In Java, we can synchronize code blocks or methods using the synchronized keyword. When a method or block is synchronized, only one thread can execute it at a time, and all other threads are blocked until the lock is released. Here’s an example of synchronizing a method:
public class Counter {
private int count;
public synchronized void increment() {
count++;
}
public synchronized void decrement() {
count--;
}
public synchronized int getCount() {
return count;
}
}
In this example, we have a Counter class that has three methods: increment, decrement, and getCount. Each of these methods is synchronized using the synchronized keyword, which ensures that only one thread can execute them at a time. This prevents race conditions and other concurrency issues that could arise if multiple threads tried to modify or access the count variable concurrently.
Another way to synchronize code in Java is to use the Lock and Condition interfaces. These interfaces provide a more fine-grained way to control access to shared resources and allow for more flexibility in the way that threads are synchronized.
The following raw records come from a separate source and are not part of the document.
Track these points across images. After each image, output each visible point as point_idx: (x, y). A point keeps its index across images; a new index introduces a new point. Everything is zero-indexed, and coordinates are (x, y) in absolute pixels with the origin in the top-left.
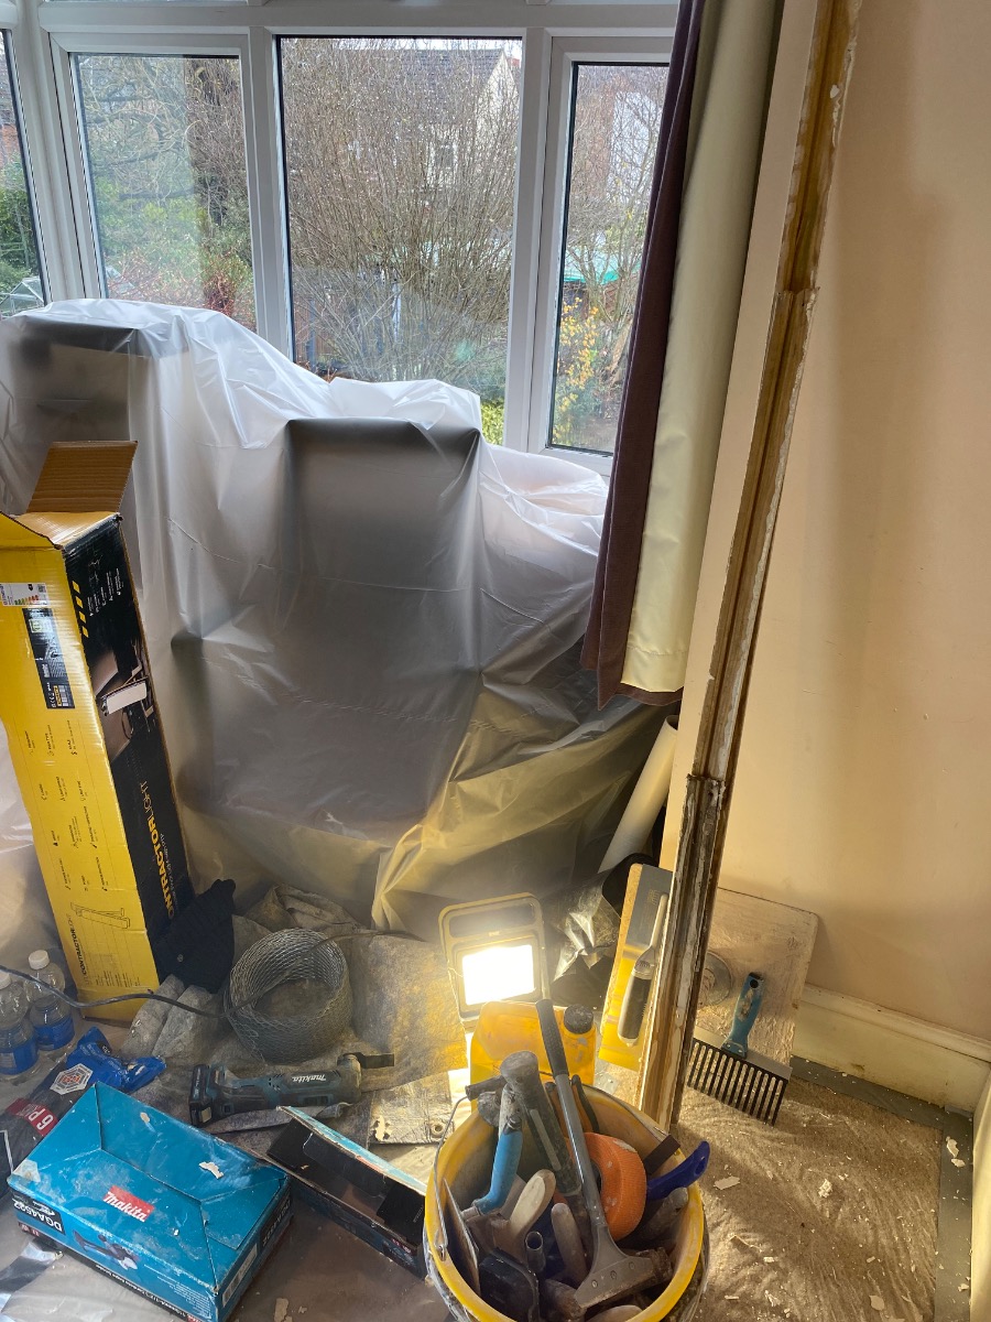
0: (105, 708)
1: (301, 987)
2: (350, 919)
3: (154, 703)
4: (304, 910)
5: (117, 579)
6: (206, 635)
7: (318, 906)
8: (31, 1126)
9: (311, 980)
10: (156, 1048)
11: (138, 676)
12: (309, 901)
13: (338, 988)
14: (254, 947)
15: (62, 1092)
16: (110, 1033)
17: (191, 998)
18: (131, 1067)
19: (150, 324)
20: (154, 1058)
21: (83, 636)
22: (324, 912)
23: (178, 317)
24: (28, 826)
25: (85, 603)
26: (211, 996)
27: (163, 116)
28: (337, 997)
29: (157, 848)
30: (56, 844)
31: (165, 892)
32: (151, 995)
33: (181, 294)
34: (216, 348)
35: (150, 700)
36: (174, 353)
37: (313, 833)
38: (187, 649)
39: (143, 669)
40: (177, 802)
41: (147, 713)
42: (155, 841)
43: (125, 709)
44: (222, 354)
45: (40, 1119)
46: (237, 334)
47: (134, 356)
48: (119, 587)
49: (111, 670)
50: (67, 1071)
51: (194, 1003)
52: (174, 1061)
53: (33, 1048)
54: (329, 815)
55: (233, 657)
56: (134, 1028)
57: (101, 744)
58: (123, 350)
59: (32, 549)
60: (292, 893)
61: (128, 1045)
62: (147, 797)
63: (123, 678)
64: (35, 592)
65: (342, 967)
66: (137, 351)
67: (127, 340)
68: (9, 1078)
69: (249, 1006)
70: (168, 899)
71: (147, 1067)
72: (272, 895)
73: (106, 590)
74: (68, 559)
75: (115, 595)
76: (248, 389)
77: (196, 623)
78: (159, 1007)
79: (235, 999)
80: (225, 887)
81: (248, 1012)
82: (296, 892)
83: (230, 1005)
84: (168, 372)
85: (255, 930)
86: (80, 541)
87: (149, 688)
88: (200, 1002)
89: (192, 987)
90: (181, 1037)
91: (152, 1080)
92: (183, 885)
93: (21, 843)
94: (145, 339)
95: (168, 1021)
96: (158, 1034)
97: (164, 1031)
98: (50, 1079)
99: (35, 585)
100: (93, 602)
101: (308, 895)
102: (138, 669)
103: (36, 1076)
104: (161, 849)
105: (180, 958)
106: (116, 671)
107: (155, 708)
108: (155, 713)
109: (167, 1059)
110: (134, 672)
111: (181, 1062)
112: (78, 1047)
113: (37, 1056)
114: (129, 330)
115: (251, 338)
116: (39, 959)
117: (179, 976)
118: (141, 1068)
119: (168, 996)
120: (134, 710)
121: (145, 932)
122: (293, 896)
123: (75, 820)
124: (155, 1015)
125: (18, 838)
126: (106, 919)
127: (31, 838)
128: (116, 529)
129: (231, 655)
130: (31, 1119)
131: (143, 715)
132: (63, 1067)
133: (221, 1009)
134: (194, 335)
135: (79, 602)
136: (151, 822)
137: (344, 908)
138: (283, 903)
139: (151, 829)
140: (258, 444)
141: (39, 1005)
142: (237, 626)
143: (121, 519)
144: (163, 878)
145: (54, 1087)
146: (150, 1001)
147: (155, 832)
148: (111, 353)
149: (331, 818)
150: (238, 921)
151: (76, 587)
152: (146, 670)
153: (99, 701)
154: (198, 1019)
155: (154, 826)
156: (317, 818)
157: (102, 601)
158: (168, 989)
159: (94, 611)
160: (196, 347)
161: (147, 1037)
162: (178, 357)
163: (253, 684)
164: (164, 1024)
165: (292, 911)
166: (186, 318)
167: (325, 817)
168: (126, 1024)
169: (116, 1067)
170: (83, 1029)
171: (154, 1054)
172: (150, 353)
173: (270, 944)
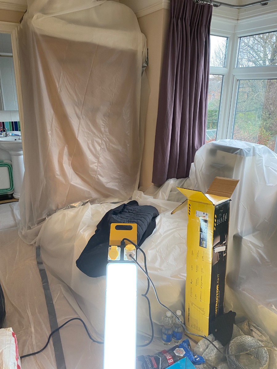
0: (214, 251)
1: (250, 357)
2: (271, 342)
3: (226, 253)
4: (256, 332)
5: (226, 216)
6: (244, 236)
7: (261, 333)
8: (167, 360)
9: (254, 356)
10: (203, 354)
11: (224, 244)
12: (258, 329)
13: (264, 364)
14: (239, 337)
15: (177, 354)
16: (191, 343)
17: (216, 343)
18: (196, 357)
19: (245, 148)
20: (202, 357)
21: (214, 230)
22: (263, 336)
23: (254, 146)
24: (185, 275)
25: (217, 221)
26: (222, 346)
27: (250, 92)
28: (264, 367)
29: (217, 294)
30: (191, 283)
31: (216, 308)
32: (205, 338)
33: (246, 137)
34: (263, 156)
35: (225, 252)
36: (250, 156)
37: (266, 309)
38: (238, 239)
39: (226, 243)
40: (225, 283)
41: (224, 255)
42: (217, 292)
43: (219, 252)
44: (265, 158)
45: (169, 359)
46: (269, 152)
47: (239, 156)
48: (226, 218)
49: (218, 240)
50: (179, 349)
51: (217, 346)
52: (208, 361)
53: (171, 337)
54: (273, 306)
55: (251, 245)
56: (198, 345)
57: (211, 260)
58: (236, 154)
59: (207, 204)
60: (253, 324)
61: (196, 349)
62: (218, 279)
63: (221, 243)
64: (205, 215)
65: (267, 358)
66: (240, 155)
67: (238, 151)
68: (164, 342)
69: (234, 356)
70: (216, 310)
71: (200, 359)
72: (246, 323)
73: (222, 219)
74: (216, 208)
75: (224, 220)
76: (271, 168)
77: (242, 232)
78: (207, 342)
79: (230, 352)
80: (232, 314)
81: (233, 358)
82: (254, 325)
83: (228, 353)
84: (248, 161)
85: (239, 331)
86: (220, 204)
87: (226, 248)
88: (219, 347)
89: (217, 341)
90: (211, 355)
91: (200, 364)
92: (221, 308)
93: (182, 279)
94: (243, 152)
95: (208, 348)
96: (205, 351)
97: (207, 350)
98: (174, 349)
99: (205, 213)
100: (218, 221)
101: (258, 328)
102: (225, 242)
103: (171, 345)
104: (218, 295)
105: (216, 330)
106: (219, 241)
107: (226, 254)
108: (226, 256)
109: (206, 360)
110: (224, 243)
111: (210, 363)
112: (183, 343)
113: (172, 339)
114: (239, 149)
115: (273, 154)
116: (179, 313)
117: (214, 335)
118: (198, 359)
119: (210, 340)
120: (221, 253)
121: (208, 318)
122: (253, 326)
123: (198, 278)
124: (205, 344)
125: (182, 277)
126: (198, 309)
127: (185, 278)
128: (229, 203)
129: (250, 244)
130: (168, 358)
131: (223, 255)
132: (178, 347)
133: (225, 352)
134: (257, 151)
135: (215, 220)
136: (217, 286)
137: (270, 337)
138: (249, 326)
139: (217, 288)
140: (271, 185)
141: (175, 325)
142: (253, 236)
143: (231, 200)
144: (217, 304)
145: (175, 352)
146: (204, 339)
147: (218, 290)
148: (233, 154)
149: (274, 308)
150: (235, 326)
151: (216, 216)
152: (227, 243)
153: (213, 248)
154: (217, 351)
155: (218, 288)
156: (268, 305)
157: (221, 221)
158: (211, 338)
159: (218, 224)
160: (257, 154)
161: (201, 350)
162: (252, 157)
163: (255, 255)
164: (207, 348)
165: (252, 330)
166: (255, 147)
167: (272, 306)
168: (196, 343)
169: (192, 354)
170: (185, 338)
171: (203, 356)
172: (244, 155)
173: (244, 338)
Here’s an example of using Lock and Condition:
import java.util.concurrent.locks.*;
public class Buffer {
private Lock lock;
private Condition condition;
private int[] buffer;
private int count;
public Buffer(int size) {
lock = new ReentrantLock();
condition = lock.newCondition();
buffer = new int[size];
count = 0;
}
public void put(int value) throws InterruptedException {
lock.lock();
try {
while (count == buffer.length) {
condition.await();
}
buffer[count] = value;
count++;
condition.signalAll();
} finally {
lock.unlock();
}
}
public int take() throws InterruptedException {
lock.lock();
try {
while (count == 0) {
condition.await();
}
int value = buffer[count - 1];
count--;
condition.signalAll();
return value;
} finally {
lock.unlock();
}
}
}
In this example, we have a Buffer class that represents a shared buffer that can be used to exchange data between threads. The put and take methods are used to add and remove values from the buffer, respectively. These methods are synchronized using the Lock and Condition interfaces, which allow for more fine-grained control over the synchronization process.
Synchronization is an important concept in Java and is essential for developing concurrent applications that work correctly and efficiently. By understanding the principles of synchronization and how to use the synchronization mechanisms provided by Java, you can write more robust and reliable code that can take advantage of the benefits of concurrency.